Find each line below containing the word "Bitaccess" and copy it.

[Saved entries]
····················

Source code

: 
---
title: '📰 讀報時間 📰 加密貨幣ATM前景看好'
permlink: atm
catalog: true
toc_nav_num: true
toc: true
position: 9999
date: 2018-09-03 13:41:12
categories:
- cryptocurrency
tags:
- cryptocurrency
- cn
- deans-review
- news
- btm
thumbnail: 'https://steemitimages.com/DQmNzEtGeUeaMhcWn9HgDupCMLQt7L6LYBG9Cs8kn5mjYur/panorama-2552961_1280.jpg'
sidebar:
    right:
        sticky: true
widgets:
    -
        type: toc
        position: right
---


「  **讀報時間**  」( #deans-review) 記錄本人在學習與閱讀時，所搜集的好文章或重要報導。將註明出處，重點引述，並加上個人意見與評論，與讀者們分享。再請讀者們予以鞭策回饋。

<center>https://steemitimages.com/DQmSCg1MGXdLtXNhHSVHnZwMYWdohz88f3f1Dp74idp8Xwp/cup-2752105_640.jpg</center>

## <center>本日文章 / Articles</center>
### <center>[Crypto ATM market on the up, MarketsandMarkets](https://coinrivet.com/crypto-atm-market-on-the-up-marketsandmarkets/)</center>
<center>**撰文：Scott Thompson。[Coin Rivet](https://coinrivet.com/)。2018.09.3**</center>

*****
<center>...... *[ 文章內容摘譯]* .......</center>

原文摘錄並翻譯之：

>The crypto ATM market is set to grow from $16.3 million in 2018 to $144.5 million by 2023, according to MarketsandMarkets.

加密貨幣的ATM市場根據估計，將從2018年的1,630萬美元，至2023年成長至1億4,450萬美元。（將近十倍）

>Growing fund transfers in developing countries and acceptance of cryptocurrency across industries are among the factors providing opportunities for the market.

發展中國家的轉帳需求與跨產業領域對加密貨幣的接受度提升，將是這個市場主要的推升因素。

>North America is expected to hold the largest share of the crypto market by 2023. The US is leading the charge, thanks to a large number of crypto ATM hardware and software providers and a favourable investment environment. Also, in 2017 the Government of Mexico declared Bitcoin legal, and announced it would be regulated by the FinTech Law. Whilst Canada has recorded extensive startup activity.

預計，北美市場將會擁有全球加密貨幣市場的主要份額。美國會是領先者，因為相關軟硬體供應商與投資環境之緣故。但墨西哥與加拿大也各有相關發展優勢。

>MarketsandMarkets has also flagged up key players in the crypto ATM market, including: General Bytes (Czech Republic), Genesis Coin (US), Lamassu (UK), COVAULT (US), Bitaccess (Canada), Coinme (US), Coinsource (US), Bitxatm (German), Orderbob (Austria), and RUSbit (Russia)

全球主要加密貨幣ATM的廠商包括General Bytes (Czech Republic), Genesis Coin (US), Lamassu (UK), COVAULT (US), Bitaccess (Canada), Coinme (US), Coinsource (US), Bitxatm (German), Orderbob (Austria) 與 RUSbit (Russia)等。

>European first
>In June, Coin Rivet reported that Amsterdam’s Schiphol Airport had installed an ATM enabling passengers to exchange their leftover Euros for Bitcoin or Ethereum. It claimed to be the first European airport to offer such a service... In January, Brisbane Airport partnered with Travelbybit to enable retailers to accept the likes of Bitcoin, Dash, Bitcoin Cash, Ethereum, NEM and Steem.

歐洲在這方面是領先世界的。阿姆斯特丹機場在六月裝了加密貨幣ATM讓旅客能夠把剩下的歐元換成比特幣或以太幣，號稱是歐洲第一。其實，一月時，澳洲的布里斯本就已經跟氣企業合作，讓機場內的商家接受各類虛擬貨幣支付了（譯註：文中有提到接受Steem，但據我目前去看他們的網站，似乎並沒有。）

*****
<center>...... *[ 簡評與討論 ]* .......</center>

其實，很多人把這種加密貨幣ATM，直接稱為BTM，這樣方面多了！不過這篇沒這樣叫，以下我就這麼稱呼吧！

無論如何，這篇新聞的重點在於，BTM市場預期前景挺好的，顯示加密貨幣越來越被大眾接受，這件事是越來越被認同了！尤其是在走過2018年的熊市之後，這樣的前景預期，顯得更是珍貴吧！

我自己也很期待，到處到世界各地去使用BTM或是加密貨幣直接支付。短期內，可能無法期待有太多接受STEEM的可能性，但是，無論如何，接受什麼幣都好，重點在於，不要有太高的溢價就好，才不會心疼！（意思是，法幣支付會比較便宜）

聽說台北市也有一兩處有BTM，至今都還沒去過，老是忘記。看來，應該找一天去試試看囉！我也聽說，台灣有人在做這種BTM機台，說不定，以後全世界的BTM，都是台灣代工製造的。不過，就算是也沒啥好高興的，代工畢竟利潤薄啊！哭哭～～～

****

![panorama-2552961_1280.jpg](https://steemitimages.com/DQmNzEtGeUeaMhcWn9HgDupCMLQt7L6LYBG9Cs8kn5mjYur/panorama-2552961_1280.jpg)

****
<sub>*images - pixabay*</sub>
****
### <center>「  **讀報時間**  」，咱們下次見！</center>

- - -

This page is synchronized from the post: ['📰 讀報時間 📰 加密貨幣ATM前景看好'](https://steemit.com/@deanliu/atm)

····················

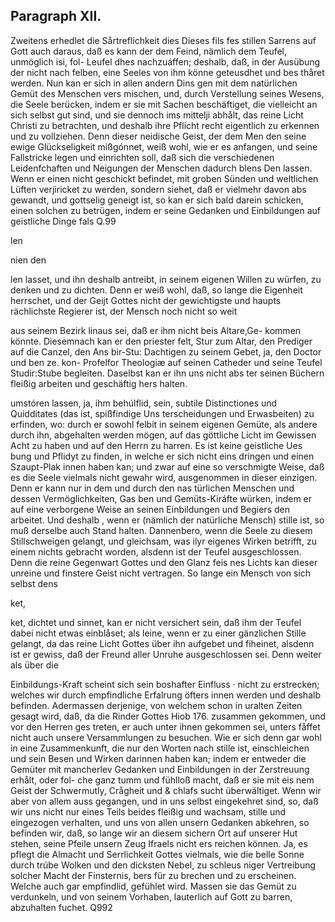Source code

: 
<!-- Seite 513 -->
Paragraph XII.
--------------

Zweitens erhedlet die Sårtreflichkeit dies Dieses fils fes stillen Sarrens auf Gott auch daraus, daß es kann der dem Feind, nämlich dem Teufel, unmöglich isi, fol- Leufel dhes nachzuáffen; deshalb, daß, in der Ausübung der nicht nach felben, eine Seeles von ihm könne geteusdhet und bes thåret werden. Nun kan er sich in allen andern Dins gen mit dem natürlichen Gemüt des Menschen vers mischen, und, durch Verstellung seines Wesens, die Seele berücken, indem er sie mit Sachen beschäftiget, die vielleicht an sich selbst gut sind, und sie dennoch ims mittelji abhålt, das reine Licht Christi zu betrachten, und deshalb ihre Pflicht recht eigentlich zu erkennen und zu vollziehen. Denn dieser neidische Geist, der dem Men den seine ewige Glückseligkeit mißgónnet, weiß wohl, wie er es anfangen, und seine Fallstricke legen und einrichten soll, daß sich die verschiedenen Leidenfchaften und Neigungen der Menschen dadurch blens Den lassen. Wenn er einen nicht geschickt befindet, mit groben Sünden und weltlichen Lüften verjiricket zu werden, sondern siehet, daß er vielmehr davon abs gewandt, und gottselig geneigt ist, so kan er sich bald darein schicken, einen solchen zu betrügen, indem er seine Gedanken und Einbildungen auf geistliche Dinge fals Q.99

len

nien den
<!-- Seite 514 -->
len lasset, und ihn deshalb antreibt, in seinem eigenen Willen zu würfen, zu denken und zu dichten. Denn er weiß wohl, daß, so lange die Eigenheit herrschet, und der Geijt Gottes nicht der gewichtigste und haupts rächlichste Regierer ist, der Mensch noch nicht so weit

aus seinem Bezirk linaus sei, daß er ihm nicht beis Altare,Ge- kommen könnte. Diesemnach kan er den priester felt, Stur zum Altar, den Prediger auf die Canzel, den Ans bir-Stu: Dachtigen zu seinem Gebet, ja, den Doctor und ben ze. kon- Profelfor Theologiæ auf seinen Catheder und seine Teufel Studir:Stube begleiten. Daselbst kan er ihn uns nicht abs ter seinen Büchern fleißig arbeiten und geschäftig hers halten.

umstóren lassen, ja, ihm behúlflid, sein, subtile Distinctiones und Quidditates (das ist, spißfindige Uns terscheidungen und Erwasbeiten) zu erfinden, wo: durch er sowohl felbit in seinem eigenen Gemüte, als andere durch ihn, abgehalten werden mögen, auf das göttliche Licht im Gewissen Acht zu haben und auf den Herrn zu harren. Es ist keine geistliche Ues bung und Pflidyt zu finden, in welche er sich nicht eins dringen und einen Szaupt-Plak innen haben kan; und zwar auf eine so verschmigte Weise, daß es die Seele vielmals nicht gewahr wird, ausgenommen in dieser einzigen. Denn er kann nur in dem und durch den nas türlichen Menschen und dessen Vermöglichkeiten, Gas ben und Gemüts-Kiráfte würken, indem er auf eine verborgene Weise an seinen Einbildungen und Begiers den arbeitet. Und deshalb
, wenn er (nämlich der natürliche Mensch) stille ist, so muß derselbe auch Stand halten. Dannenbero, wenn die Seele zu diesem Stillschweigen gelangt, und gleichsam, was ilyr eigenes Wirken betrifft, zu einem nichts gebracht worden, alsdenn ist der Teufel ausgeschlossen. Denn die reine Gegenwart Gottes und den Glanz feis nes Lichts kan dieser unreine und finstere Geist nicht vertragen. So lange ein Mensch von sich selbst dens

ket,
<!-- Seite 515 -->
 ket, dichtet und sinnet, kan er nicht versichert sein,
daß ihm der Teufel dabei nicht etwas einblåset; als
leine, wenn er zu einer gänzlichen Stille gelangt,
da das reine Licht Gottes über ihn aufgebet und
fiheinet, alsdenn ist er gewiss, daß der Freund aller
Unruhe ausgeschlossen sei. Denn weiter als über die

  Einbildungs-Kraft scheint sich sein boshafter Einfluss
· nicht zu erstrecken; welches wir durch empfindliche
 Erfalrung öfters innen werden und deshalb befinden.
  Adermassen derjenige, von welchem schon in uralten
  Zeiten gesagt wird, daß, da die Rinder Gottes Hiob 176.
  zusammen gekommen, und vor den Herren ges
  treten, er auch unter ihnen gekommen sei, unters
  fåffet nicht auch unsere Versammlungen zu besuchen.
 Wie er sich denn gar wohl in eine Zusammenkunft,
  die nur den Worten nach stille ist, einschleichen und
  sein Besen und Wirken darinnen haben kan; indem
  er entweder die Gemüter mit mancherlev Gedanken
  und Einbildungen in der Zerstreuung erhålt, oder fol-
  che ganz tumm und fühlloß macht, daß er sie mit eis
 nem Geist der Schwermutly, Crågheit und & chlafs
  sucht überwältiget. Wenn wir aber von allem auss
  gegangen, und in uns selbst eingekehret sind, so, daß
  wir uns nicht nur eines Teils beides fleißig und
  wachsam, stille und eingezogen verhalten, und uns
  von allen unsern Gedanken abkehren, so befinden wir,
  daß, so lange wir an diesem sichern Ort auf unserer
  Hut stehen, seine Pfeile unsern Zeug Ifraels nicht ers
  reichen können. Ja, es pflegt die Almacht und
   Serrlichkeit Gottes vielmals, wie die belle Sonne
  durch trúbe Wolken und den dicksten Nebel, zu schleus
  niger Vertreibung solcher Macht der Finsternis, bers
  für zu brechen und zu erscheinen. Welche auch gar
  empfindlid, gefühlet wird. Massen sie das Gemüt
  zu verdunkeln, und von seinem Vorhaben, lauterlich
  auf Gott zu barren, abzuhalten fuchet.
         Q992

····················

| Result of the task |
>MarketsandMarkets has also flagged up key players in the crypto ATM market, including: General Bytes (Czech Republic), Genesis Coin (US), Lamassu (UK), COVAULT (US), Bitaccess (Canada), Coinme (US), Coinsource (US), Bitxatm (German), Orderbob (Austria), and RUSbit (Russia)
全球主要加密貨幣ATM的廠商包括General Bytes (Czech Republic), Genesis Coin (US), Lamassu (UK), COVAULT (US), Bitaccess (Canada), Coinme (US), Coinsource (US), Bitxatm (German), Orderbob (Austria) 與 RUSbit (Russia)等。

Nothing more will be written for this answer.